Science-Fiction in Deutschland
Die Zukunft als Gegenwart
Science-Fiction hat in Deutschland eine große Tradition. Dass es dabei um weitaus mehr als um Raumschiffe und Laserschwerter geht, beweisen viele zeitgenössische Künstler, die sich dem Genre zuwenden.
Die Zukunft sei der bessere Schlüssel zur Gegenwart als die Vergangenheit – das sagte einmal der 2009 verstorbene britische Schriftsteller James Graham Ballard. Eigentlich eine seltsame Aussage, sind es doch vergangene Ereignisse, die die Gegenwart erklären, und nicht das, was noch gar nicht geschehen ist. Trotzdem: Wie eine Gesellschaft über das, was noch nicht geschehen ist, denkt, was sie sieht, wenn sie in die Zukunft blickt, sagt etwas Fundamentales über diese Gesellschaft aus.
Insofern war es absolut schlüssig, dass 2015 die Kunstbiennale in Venedig unter dem Motto All the World’s Futures stand und die Frage stellte, wie mit der Sprache der Kunst Zukunftsvisionen sichtbar gemacht werden können.

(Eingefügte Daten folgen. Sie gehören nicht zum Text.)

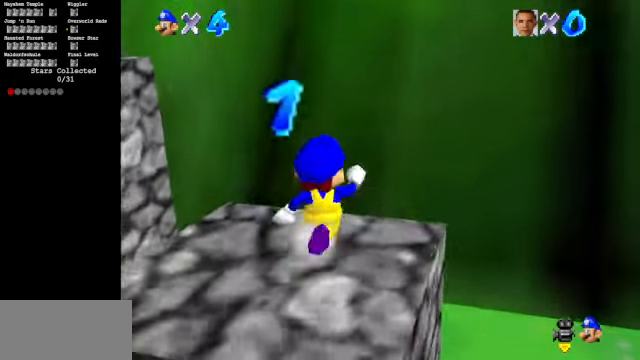
{"buttons": [], "left_stick": "up", "events": [[67, "C_RIGHT", "down"], [67, "left_stick", "up"], [100, "C_DOWN", "down"], [234, "C_DOWN", "up"], [234, "C_RIGHT", "up"], [367, "C_DOWN", "down"], [367, "C_RIGHT", "down"], [467, "C_DOWN", "up"], [500, "C_RIGHT", "up"]]}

Eine Kunst, die bereits in Zukunftsvisionen spricht, ist die Science-Fiction.
Wer allerdings unter Science-Fiction lediglich Hollywood-Blockbuster à la Star Wars versteht, übersieht, dass sich dieses Genre weltweit unterschiedlich entwickelt hat. So hat auch Deutschland eine eigenständige Science-Fiction-Tradition, die zu Beginn des 20. Jahrhunderts von Autoren wie Kurd Laßwitz (Auf zwei Planeten) oder Alfred Döblin (Berge Meere und Giganten) geprägt wurde. Der kulturelle Bruch durch zwölf Jahre nationalsozialistische Herrschaft führte jedoch dazu, dass nach dem Zweiten Weltkrieg vor allem US-amerikanische Science-Fiction populär war, der die Deutschen mit der 1961 gegründeten Weltraum-Serie Perry Rhodan nacheiferten. Perry-Rhodan-Hefte erscheinen bis heute, aber die deutschsprachige Science-Fiction ist längst mehr als Perry Rhodan: Friedrich Dürrenmatt, Carl Amery, Günther Grass und andere bedeutende Autoren haben mit Science-Fiction -Elementen gespielt, so wie es auch heute viele zeitgenössische Künstler tun.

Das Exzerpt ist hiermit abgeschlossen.